Formula and Experiment Notes (LLM)
Formula Walkthrough
Equation 1:
[ \times ]
Symbols:
Why it matters: Not found in extracted context.
Equation 2:
[ X\in\mathbb{R}^{C\times T} ]
Symbols:
Why it matters: Represents an EEG segment as a multichannel time series.
Equation 3:
[ G_{T}=\lfloor T/P\rfloor ]
Symbols:
Why it matters: Calculates the number of patches in an EEG segment.
Equation 4:
[ \mathbf{X}={x_{1},\ldots,x_{G_{T}}} ]
Symbols:
Why it matters: Represents EEG tokens, which are embedded EEG patches.
Equation 5:
[ x_{t}\in\mathbb{R}^{d} ]
Symbols:
Why it matters: Represents the EEG content at temporal index t across all channels.
Equation 6:
[ x(t)\in\mathbb{R}^{L} ]
Symbols:
Why it matters: Not found in extracted context.
Equation 7:
[ h(t)\in\mathbb{R}^{N} ]
Symbols:
Why it matters: Not found in extracted context.
Equation 8:
[ y(t)\in\mathbb{R}^{L} ]
Symbols:
Why it matters: Not found in extracted context.
Method Summary
- CaMBRAIN is a causal EEG foundation model for continuous streaming inference.

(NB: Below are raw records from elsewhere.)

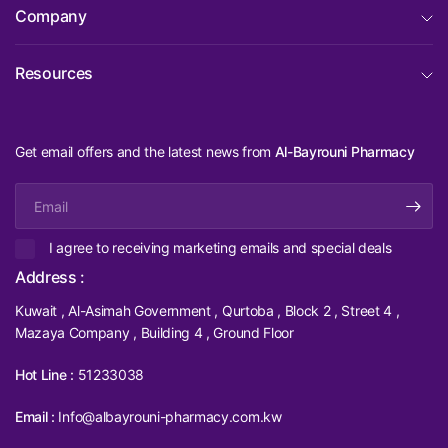
Company
Resources
Get email offers and the latest news from
Al-Bayrouni Pharmacy
Email
I agree to receiving marketing emails and special deals
Address :
Kuwait , Al-Asimah Government , Qurtoba , Block 2 , Street 4 ,
Mazaya Company , Building 4 , Ground Floor
Hot Line :
51233038
Email :
Info@albayrouni-pharmacy.com.kw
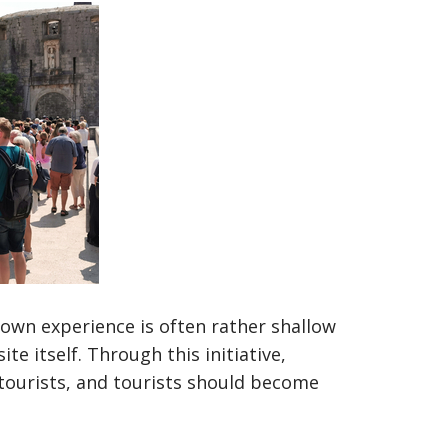
 own experience is often rather shallow
e itself. Through this initiative,
ourists, and tourists should become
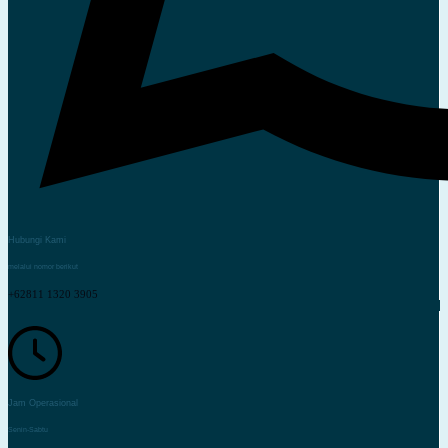
Hubungi Kami
melalui nomor berikut
+62811 1320 3905
Jam Operasional
Senin-Sabtu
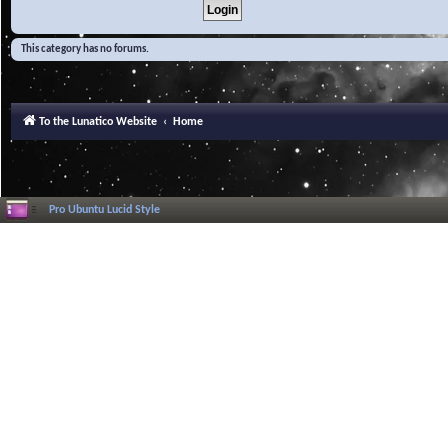
This category has no forums.
To the Lunatico Website
Home
Pro Ubuntu Lucid Style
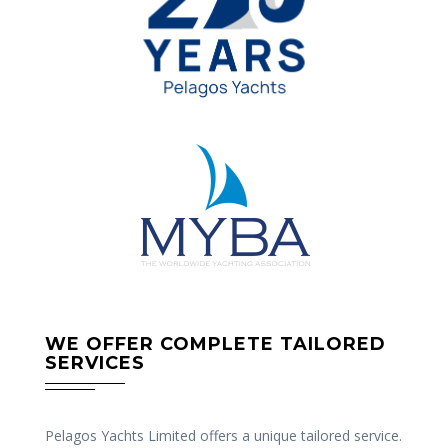
WE OFFER COMPLETE TAILORED
SERVICES
Pelagos Yachts Limited offers a unique tailored service.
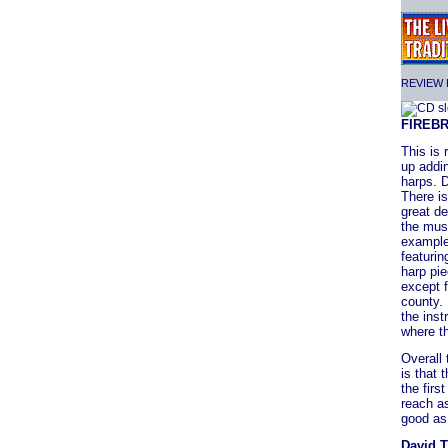
REVIEW F
FIREB
This is 
up addin
harps. 
There is
great de
the musi
example 
featurin
harp pie
except 
county.
the ins
where th
Overall 
is that 
the fir
reach as
good as 
David 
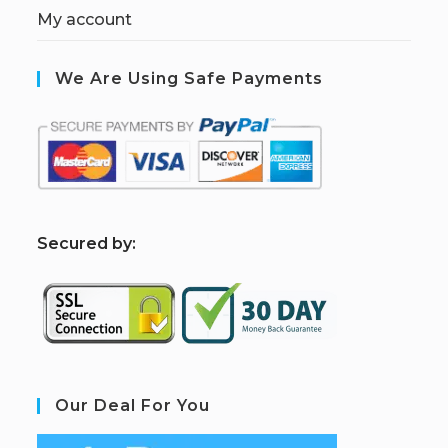
My account
We Are Using Safe Payments
S
ecured by:
Our Deal For You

- It operates in a unidirectional, forward-only manner and prioritizes learning representations rather than reconstructing signals.
- The method is built on two key principles: causal, linear-time sequence modeling and representation-level self-supervised learning.
- CaMBRAIN uses a transformer-based embedding for EEG tokens and a state space model for EEG understanding.
Experimental Overview
- CaMBRAIN is evaluated on a diverse set of EEG benchmarks, including TUAR, TUAB, MAT, and CHB-MIT.
- The method achieves competitive or superior performance across all benchmarks, with the best AUROC on TUAR and CHB-MIT.
- The results suggest that persistent-state streaming and representation-level training provide strong cross-task EEG representations.
What to Verify in the PDF
- The details of the transformer-based embedding for EEG tokens.
- The implementation of the state space model for EEG understanding.
- The evaluation of the method on out-of-distribution (OOD) scenarios.